Since the O’Farrell Government came to power no prosecutions have been launched for offences against whales under the National Parks and Wildlife Regulation 2009.

“People’s fascination with whales is understandable, but sometimes misguided and very dangerous,” said Shadow Minister for the Environment, Luke Foley.

“They are elegant and huge, friendly and intelligent and prone to putting on a bit of a show. But recently there have been a disturbing number of dangerous human interactions with whales.

“In July at Bondi a surfer was knocked unconscious by a southern right whale when trying to get a better look at the animal. Fortunately for him, his friends were nearby and ensured he did not drown.

“Not long after, a large group of swimmers in Manly swam with a mother and its calf, many of them taking the opportunity to touch the mother. Most likely they were simply unaware that swimmers are not allowed to approach within 30 metres of a cetacean, both for their own protection and so as not to cause stress to the whale.

“In August a bushwalker reported a group of six men in a speedboat harassing a pod of dolphins near North Head. Also that month, it was reported that surfers had shadowed a pair of southern right whales between Bondi and Tamarama, paddling within 10 metres of them.

“In October at Newcastle two jet skiers harassed a pod of humpback whales, including at least two calves, for half an hour. The jet skiers came to within a few metres of the whales. Speed boats and jet skis are not allowed to approach within 300 metres of whales, dolphins and porpoises.

“But despite all these dangerous interactions, no prosecutions have been launched.”

“It is a different story in South Australia though. In September, a man was convicted of moving his Jet ski within 300 metres of two southern right whales and was fined $2,000,” said Mr Foley.

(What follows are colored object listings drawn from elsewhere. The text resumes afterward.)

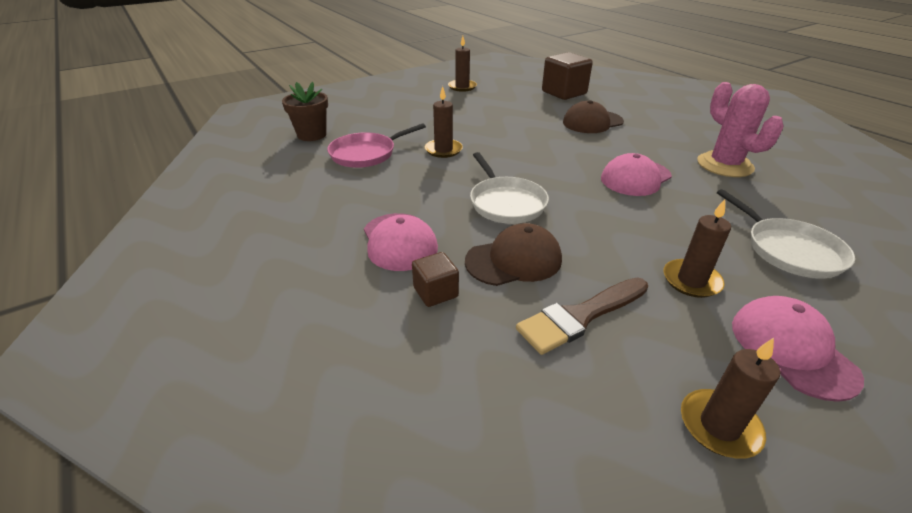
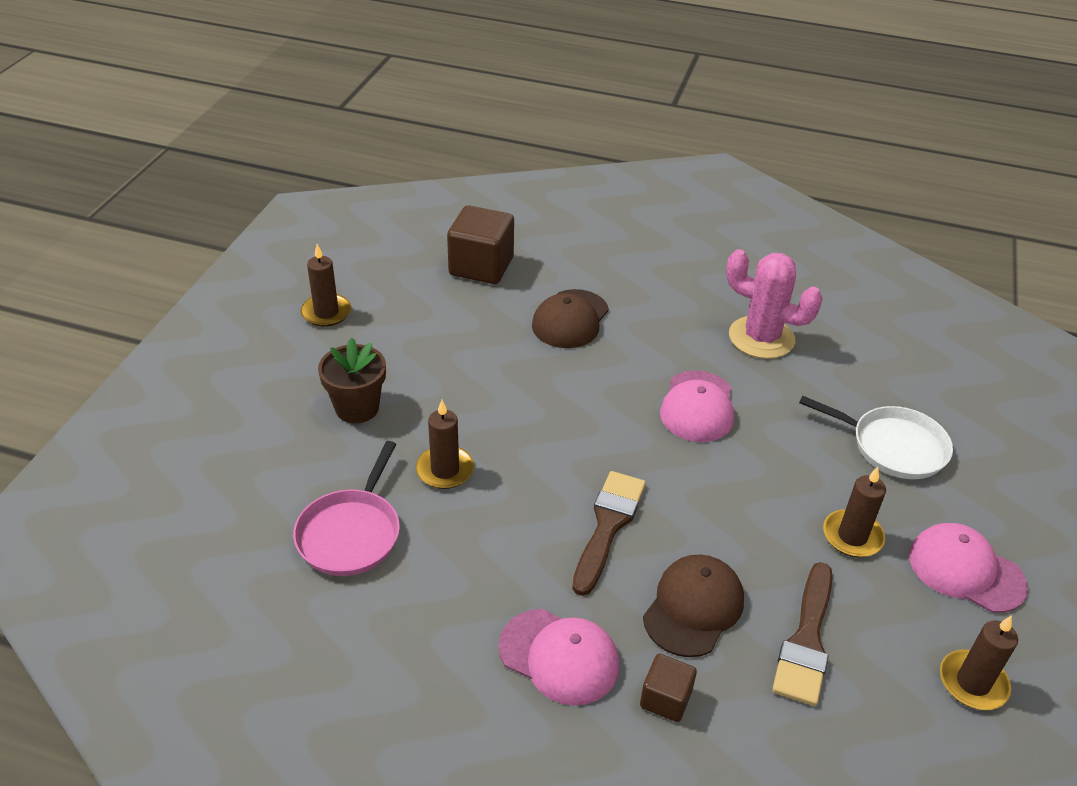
camera: 40 degrees left, 5 degrees up
brown flower pot [282,82,328,141] -> brown flower pot moved to [318,337,386,423]
white pan [470,152,549,224] -> brown brush [572,471,646,596]

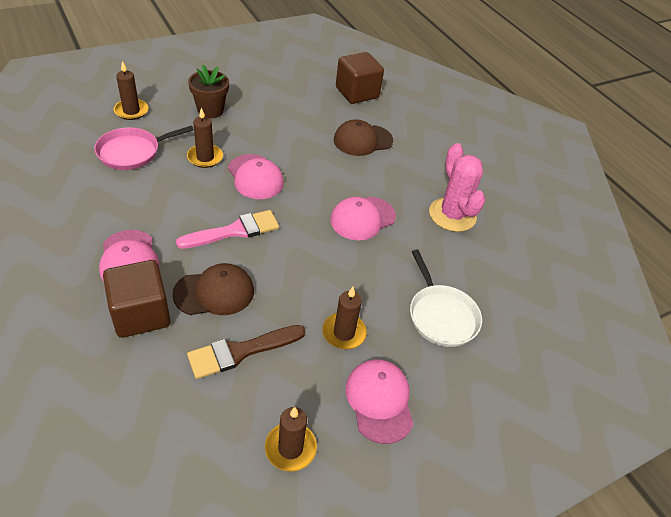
camera: 40 degrees right, 5 degrees up
brown candle [301,244,351,327] -> brown candle moved to [114,61,148,120]
brown brush [572,471,646,596] -> pink brush [176,210,279,249]
brown cube [640,654,697,722] -> brown cube [103,260,171,338], size x1.85
none -> pink cap [228,154,284,199]

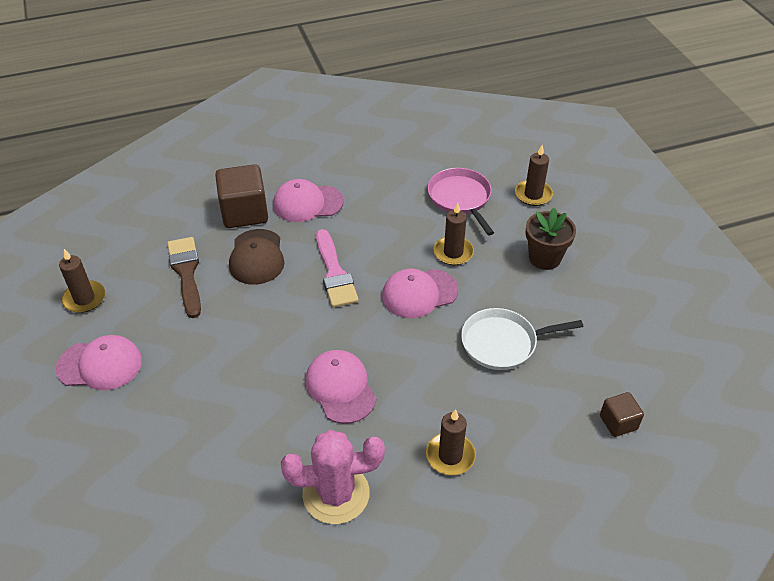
camera: 105 degrees right, 0 degrees up
brown candle [322,287,367,349] -> brown candle moved to [426,409,476,475]
brown cap [334,120,393,156] -> none
brown cube [336,52,384,104] -> brown cube [600,392,644,437], size x0.54
white pan [410,249,482,347] -> white pan moved to [461,308,583,370]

In its 2012 determination that the southern right whale be listed as an endangered species, the New South Wales Scientific Committee found that:

The southern right whale is particularly susceptible to vehicle collision, as the species sits low in the water, is difficult to see and spends much time in areas with high commercial and recreational marine traffic.

“Former Labor environment Minister Bob Debus left this State with strong laws to protect and
conserve whales, dolphins and all our marine mammals. This Government needs to educate
the public about these laws and enforce them.

“When it comes to the business of protecting our whales and dolphins and protecting humans from their own folly, I have a simple message for Mr O'Farrell's Government: Stop the boats,” said Mr Foley.